Task item:
Determine which lines of the records include the word "Windows", and copy them.

Collected data:
%%
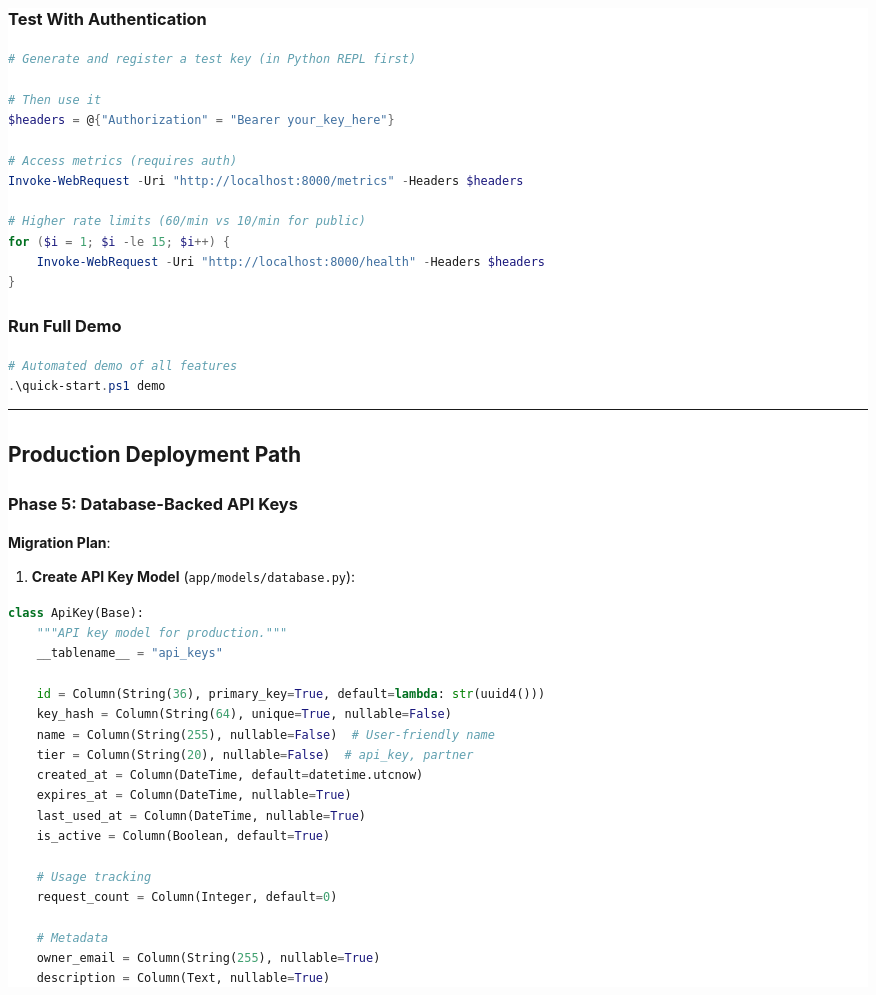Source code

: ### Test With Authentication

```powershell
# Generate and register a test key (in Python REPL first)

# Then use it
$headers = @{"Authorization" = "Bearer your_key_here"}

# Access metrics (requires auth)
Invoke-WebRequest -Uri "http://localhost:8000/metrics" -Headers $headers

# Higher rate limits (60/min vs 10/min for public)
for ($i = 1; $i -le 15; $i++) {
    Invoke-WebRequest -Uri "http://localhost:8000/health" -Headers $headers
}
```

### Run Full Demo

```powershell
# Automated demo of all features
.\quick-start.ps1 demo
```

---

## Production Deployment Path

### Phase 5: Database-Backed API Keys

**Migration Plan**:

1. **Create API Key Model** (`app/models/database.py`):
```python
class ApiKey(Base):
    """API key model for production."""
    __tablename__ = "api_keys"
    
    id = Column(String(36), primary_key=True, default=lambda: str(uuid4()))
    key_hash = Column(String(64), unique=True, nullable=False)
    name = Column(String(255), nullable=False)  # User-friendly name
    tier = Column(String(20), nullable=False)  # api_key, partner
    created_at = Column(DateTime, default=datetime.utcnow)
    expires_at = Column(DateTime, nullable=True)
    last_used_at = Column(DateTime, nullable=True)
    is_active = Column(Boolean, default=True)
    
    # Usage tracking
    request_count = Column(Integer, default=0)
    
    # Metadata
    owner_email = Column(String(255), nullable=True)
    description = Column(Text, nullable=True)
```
%%
%%
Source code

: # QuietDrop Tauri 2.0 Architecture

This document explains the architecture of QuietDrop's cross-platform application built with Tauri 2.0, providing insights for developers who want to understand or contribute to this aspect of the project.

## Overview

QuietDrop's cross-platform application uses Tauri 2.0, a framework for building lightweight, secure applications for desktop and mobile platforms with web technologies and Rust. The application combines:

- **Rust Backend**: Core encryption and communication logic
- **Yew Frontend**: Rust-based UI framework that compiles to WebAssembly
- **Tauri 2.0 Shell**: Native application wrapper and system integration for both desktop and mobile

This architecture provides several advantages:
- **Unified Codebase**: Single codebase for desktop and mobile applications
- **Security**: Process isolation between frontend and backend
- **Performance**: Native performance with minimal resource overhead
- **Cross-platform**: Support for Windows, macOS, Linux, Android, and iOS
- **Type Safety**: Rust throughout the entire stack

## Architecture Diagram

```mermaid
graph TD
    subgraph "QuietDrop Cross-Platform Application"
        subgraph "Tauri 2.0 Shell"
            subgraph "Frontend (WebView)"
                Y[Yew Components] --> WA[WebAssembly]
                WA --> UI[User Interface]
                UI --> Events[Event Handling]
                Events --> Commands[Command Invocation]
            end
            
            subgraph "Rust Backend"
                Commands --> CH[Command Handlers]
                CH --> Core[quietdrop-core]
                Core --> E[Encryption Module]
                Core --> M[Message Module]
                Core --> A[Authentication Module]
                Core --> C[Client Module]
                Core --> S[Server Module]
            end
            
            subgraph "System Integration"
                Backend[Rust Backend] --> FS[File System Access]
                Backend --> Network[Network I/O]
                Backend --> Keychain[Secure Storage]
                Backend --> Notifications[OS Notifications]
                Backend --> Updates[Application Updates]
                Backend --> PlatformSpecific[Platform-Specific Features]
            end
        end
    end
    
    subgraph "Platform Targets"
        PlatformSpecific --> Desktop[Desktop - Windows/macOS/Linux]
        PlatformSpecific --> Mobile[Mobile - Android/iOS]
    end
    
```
%%
Task answer:
- **Cross-platform**: Support for Windows, macOS, Linux, Android, and iOS
        PlatformSpecific --> Desktop[Desktop - Windows/macOS/Linux]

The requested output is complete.